PROBLEM REQUIREMENTS
Your copy of the entries below should hold exactly the lines from the one containing "I need the box that holds the track" to the one containing "fx=961.5 fy=961.5 cx=479.6", inclusive, and no pictures.

INFORMATION SHOWN
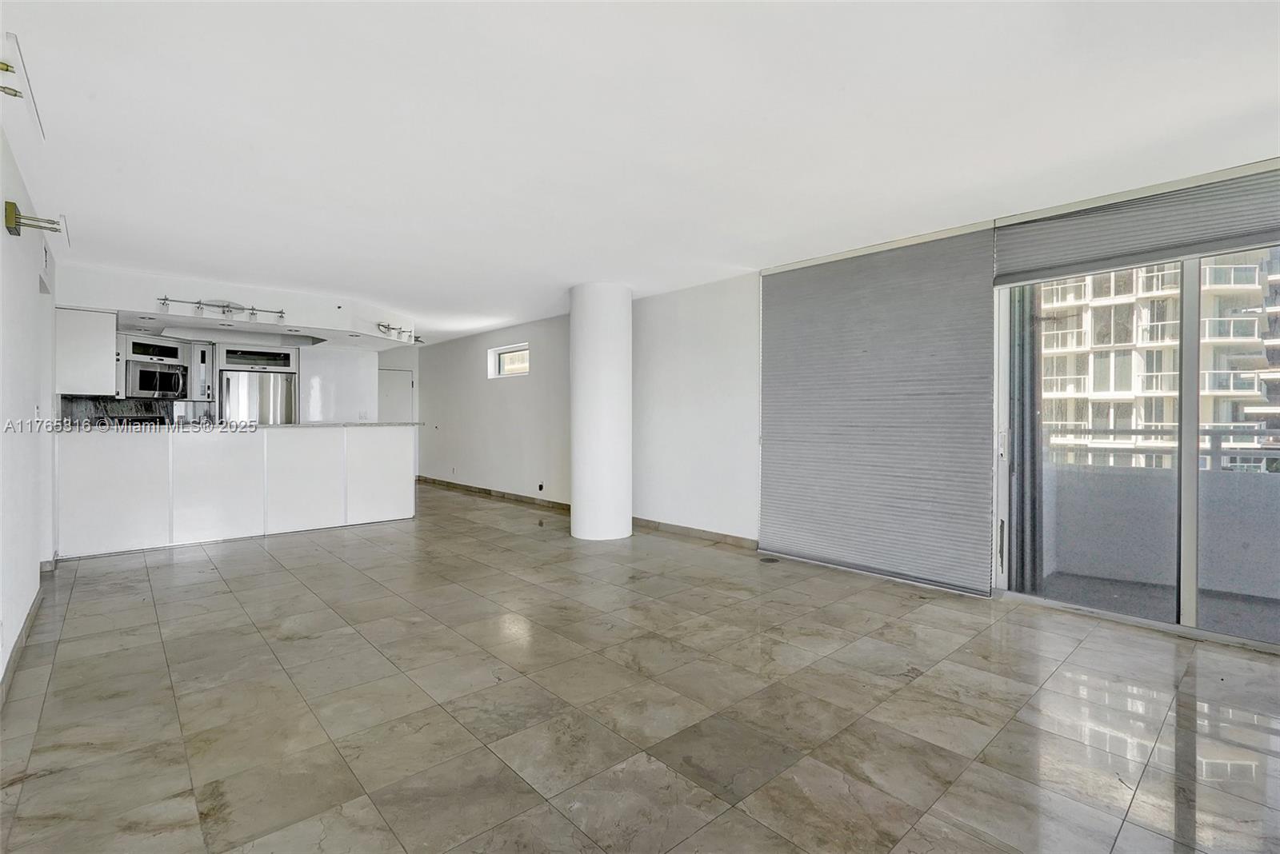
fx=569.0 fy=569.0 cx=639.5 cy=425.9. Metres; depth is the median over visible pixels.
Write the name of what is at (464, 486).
baseboard
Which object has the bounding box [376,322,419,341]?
track light
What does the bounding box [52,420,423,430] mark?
countertop
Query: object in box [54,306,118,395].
upper cabinet
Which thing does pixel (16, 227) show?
wall sconce
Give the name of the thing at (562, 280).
ceiling
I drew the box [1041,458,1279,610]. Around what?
balcony wall
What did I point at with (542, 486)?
wall socket
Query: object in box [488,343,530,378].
window
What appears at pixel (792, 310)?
roller blind
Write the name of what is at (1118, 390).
apartment building
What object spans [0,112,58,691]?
left wall
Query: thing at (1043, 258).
roller blind
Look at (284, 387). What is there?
refrigerator
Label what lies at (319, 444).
kitchen peninsula
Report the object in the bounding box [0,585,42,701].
baseboard
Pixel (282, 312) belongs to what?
track light
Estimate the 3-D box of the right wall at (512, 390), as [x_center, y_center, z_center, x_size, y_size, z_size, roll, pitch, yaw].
[0.139,-0.142,6.376,0.282,2.482,12.283,0,1,-42]
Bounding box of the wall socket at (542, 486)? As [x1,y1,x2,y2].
[536,481,544,491]
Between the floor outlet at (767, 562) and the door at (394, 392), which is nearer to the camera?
the floor outlet at (767, 562)
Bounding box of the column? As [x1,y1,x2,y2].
[568,282,632,541]
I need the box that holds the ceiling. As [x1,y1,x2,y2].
[0,0,1279,342]
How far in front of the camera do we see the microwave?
6.34 m
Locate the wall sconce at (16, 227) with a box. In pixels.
[4,200,67,238]
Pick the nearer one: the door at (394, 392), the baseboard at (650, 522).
the baseboard at (650, 522)
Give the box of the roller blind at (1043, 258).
[992,160,1279,286]
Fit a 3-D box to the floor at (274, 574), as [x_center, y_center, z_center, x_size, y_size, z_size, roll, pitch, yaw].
[-1.165,1.167,4.402,5.751,0.108,11.962,0,1,-42]
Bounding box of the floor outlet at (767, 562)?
[758,556,779,563]
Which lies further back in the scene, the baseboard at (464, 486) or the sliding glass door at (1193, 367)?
the baseboard at (464, 486)
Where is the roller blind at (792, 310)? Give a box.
[757,224,999,593]
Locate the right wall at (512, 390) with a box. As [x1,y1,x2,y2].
[417,152,1279,630]
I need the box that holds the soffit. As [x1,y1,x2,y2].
[54,263,411,350]
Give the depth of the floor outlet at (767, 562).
4.65 m
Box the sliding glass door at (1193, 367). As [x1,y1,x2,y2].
[990,239,1279,653]
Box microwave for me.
[125,360,186,398]
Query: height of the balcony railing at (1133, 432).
0.468 m
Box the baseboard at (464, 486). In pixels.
[416,476,571,510]
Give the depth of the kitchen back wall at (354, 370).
8.36 m
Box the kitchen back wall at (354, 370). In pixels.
[54,337,414,422]
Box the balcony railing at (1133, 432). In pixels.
[1041,424,1279,470]
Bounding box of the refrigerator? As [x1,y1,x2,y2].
[219,369,296,423]
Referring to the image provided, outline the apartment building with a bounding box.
[1032,251,1279,469]
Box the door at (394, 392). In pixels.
[376,368,414,422]
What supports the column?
on the floor at (274, 574)
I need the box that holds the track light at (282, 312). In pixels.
[156,296,287,324]
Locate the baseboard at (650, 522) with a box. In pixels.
[633,516,759,548]
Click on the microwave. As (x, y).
(144, 385)
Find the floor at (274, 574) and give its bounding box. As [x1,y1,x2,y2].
[0,480,1279,853]
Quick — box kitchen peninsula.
[53,423,415,558]
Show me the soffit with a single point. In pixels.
(249, 292)
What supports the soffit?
attached to the ceiling

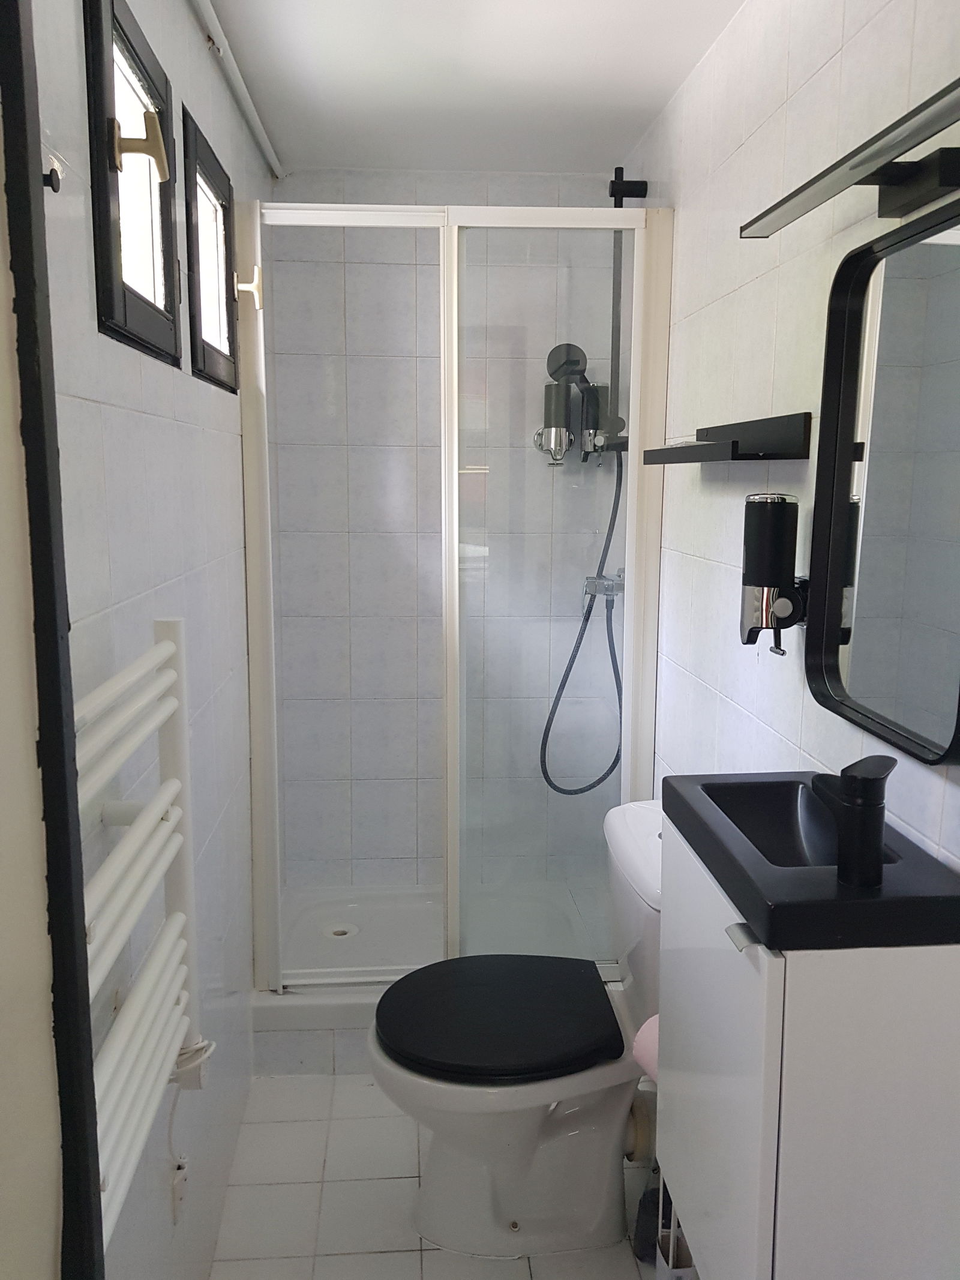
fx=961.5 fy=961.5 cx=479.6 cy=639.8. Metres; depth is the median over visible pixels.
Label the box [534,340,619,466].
soap dispenser
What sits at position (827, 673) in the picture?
mirror
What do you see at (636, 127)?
ceiling
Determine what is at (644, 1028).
toilet paper roll
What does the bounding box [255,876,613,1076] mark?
shower tray
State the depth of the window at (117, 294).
1.42 m
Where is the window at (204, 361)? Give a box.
[181,104,238,391]
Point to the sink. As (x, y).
(884, 902)
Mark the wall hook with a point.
(56, 189)
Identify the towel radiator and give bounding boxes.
[78,615,206,1258]
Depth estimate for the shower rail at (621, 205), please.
2.62 m
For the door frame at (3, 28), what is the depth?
0.75 m
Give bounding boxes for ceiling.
[202,0,745,174]
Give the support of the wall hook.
attached to the left wall at (170, 428)
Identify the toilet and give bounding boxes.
[367,797,665,1260]
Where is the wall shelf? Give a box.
[642,412,810,465]
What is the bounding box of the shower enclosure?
[232,199,672,987]
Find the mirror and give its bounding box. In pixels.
[805,194,959,765]
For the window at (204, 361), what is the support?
in the left wall at (170, 428)
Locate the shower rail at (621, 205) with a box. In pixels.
[604,169,645,451]
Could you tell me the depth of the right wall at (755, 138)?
1.70 m
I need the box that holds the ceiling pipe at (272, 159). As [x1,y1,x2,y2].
[190,0,283,177]
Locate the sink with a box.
[663,774,959,951]
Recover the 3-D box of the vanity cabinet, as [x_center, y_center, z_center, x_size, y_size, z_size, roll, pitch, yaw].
[0.415,0.698,1.298,0.278,0.842,0.418,0,9,-4]
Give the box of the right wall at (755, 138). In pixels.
[618,0,959,874]
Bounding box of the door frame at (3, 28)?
[0,0,103,1279]
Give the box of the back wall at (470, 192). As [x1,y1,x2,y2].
[263,169,628,898]
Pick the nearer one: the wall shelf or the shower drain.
the wall shelf
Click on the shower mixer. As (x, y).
(610, 593)
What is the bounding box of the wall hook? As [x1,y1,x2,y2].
[42,164,63,193]
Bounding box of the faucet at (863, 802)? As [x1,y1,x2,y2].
[809,757,895,885]
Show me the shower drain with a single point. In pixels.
(338, 931)
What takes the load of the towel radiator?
attached to the left wall at (170, 428)
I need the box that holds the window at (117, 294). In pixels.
[84,0,181,364]
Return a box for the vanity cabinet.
[654,811,959,1279]
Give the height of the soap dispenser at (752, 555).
0.256 m
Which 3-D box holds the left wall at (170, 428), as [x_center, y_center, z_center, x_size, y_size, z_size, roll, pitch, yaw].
[-0.560,0.009,1.713,0.120,2.346,2.524,0,9,-4]
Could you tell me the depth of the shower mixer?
2.76 m
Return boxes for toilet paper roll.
[631,1014,660,1083]
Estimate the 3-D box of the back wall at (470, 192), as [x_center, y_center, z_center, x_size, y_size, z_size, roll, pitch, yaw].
[-0.112,-0.233,3.041,1.100,2.340,0.121,0,9,-4]
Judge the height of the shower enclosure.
1.863 m
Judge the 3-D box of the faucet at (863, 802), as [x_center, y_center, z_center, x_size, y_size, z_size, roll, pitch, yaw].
[0.428,0.205,1.118,0.069,0.132,0.116,0,9,-4]
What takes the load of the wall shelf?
attached to the right wall at (755, 138)
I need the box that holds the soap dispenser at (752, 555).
[739,490,810,658]
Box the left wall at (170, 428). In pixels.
[33,0,268,1279]
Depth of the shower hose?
2.84 m
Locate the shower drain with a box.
[324,922,357,939]
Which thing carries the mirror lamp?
attached to the right wall at (755, 138)
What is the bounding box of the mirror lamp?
[742,79,959,238]
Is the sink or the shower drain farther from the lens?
the shower drain
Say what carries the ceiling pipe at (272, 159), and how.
attached to the ceiling
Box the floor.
[205,1071,662,1279]
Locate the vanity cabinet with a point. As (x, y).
(771, 1178)
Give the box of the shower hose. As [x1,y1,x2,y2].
[539,446,625,792]
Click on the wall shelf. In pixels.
(737, 447)
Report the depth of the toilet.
1.83 m
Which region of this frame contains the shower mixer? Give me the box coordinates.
[583,568,625,603]

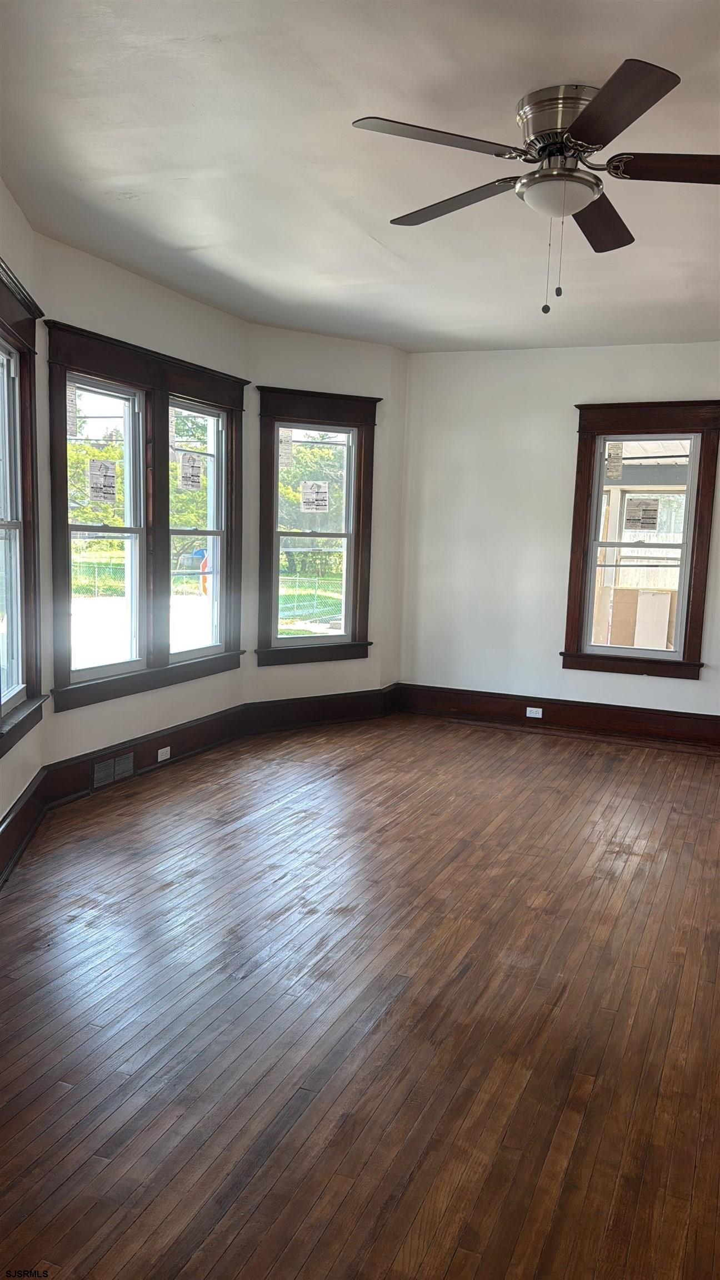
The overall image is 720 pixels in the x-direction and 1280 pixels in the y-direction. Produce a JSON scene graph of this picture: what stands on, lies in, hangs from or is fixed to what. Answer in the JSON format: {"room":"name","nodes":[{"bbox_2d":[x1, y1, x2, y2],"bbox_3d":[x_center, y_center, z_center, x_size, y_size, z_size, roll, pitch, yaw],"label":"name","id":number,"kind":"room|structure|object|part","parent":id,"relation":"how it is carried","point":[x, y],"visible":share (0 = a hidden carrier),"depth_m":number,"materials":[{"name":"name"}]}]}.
{"room":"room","nodes":[
{"label":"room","id":0,"kind":"room"},
{"bbox_2d":[0,176,46,831],"bbox_3d":[-1.338,-0.342,3.079,0.187,2.700,2.773,0,7,-11],"label":"left wall","id":1,"kind":"structure","parent":0,"point":[5,251],"depth_m":3.98,"materials":[{"name":"paint"}]},
{"bbox_2d":[0,259,46,755],"bbox_3d":[-1.404,-0.480,3.635,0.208,1.849,1.262,0,7,-10],"label":"window","id":2,"kind":"structure","parent":1,"relation":"in","point":[30,693],"depth_m":4.04,"materials":[{"name":"brown"}]},
{"bbox_2d":[0,768,48,886],"bbox_3d":[-1.246,0.926,2.892,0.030,0.202,3.391,0,7,-10],"label":"baseboard","id":3,"kind":"structure","parent":1,"relation":"attached to","point":[14,818],"depth_m":3.99,"materials":[{"name":"brown wood"}]},
{"bbox_2d":[35,228,248,773],"bbox_3d":[-1.167,-0.600,5.294,0.179,2.669,1.939,5,8,23],"label":"bay wall","id":4,"kind":"structure","parent":0,"point":[99,279],"depth_m":4.93,"materials":[{"name":"white paint"}]},
{"bbox_2d":[39,703,244,813],"bbox_3d":[-1.116,0.614,5.400,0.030,0.208,1.803,5,8,23],"label":"baseboard","id":5,"kind":"structure","parent":4,"relation":"attached to","point":[85,771],"depth_m":5.22,"materials":[{"name":"brown wood"}]},
{"bbox_2d":[91,751,134,788],"bbox_3d":[-1.307,0.684,5.045,0.018,0.140,0.323,5,8,23],"label":"floor vent","id":6,"kind":"object","parent":5,"relation":"in","point":[126,760],"visible":0.98,"depth_m":5.04,"materials":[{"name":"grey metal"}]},
{"bbox_2d":[156,746,171,761],"bbox_3d":[-1.114,0.646,5.401,0.009,0.071,0.108,5,8,23],"label":"socket","id":7,"kind":"object","parent":5,"relation":"attached to","point":[163,750],"visible":0.97,"depth_m":5.39,"materials":[{"name":"white plastic"}]},
{"bbox_2d":[43,320,246,709],"bbox_3d":[-1.154,-0.650,5.307,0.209,1.825,1.791,5,8,23],"label":"double window","id":8,"kind":"structure","parent":4,"relation":"in","point":[108,376],"depth_m":5.20,"materials":[{"name":"brown"}]},
{"bbox_2d":[65,383,78,437],"bbox_3d":[-1.399,-1.103,4.586,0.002,0.244,0.108,5,8,23],"label":"window sticker","id":9,"kind":"object","parent":8,"relation":"attached to","point":[71,410],"visible":0.95,"depth_m":4.59,"materials":[{"name":"white paper"}]},
{"bbox_2d":[86,458,118,502],"bbox_3d":[-1.358,-0.838,5.014,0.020,0.211,0.206,5,8,27],"label":"window sticker","id":10,"kind":"object","parent":8,"relation":"attached to","point":[94,466],"visible":0.99,"depth_m":5.01,"materials":[{"name":"white paper"}]},
{"bbox_2d":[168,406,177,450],"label":"window sticker","id":11,"kind":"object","parent":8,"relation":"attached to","point":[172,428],"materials":[{"name":"white paper"}]},
{"bbox_2d":[178,451,203,490],"bbox_3d":[-1.032,-1.030,5.801,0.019,0.212,0.231,5,8,23],"label":"window sticker","id":12,"kind":"object","parent":8,"relation":"attached to","point":[193,466],"visible":0.98,"depth_m":5.80,"materials":[{"name":"white paper"}]},
{"bbox_2d":[246,326,408,712],"bbox_3d":[-0.268,-0.736,6.660,1.404,2.656,0.162,-3,9,-35],"label":"middle wall","id":13,"kind":"structure","parent":0,"point":[307,353],"depth_m":6.56,"materials":[{"name":"white paint"}]},
{"bbox_2d":[255,386,379,665],"bbox_3d":[-0.328,-0.758,6.643,1.012,1.877,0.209,-3,9,-33],"label":"window","id":14,"kind":"structure","parent":13,"relation":"in","point":[275,533],"depth_m":6.66,"materials":[{"name":"brown wood"}]},
{"bbox_2d":[278,427,293,469],"bbox_3d":[-0.502,-1.259,6.227,0.131,0.253,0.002,-3,9,-33],"label":"window sticker","id":15,"kind":"object","parent":14,"relation":"attached to","point":[286,448],"visible":0.95,"depth_m":6.24,"materials":[{"name":"white paper"}]},
{"bbox_2d":[300,480,329,512],"bbox_3d":[-0.316,-1.013,6.679,0.218,0.209,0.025,-3,8,-30],"label":"window sticker","id":16,"kind":"object","parent":14,"relation":"attached to","point":[305,496],"visible":0.98,"depth_m":6.68,"materials":[{"name":"white paper"}]},
{"bbox_2d":[239,685,398,734],"bbox_3d":[-0.259,0.491,6.678,1.246,0.208,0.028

ANSWER BOX
I need the box that holds the track light at (282, 312). In pixels.
[156,296,287,324]
Locate the baseboard at (650, 522) with a box. In pixels.
[633,516,759,548]
Click on the microwave. As (x, y).
(144, 385)
Find the floor at (274, 574) and give its bounding box. As [x1,y1,x2,y2].
[0,480,1279,853]
Quick — box kitchen peninsula.
[53,423,415,558]
Show me the soffit with a single point. In pixels.
(249, 292)
What supports the soffit?
attached to the ceiling

fx=961.5 fy=961.5 cx=479.6 cy=639.8. Metres; depth is the median over visible pixels.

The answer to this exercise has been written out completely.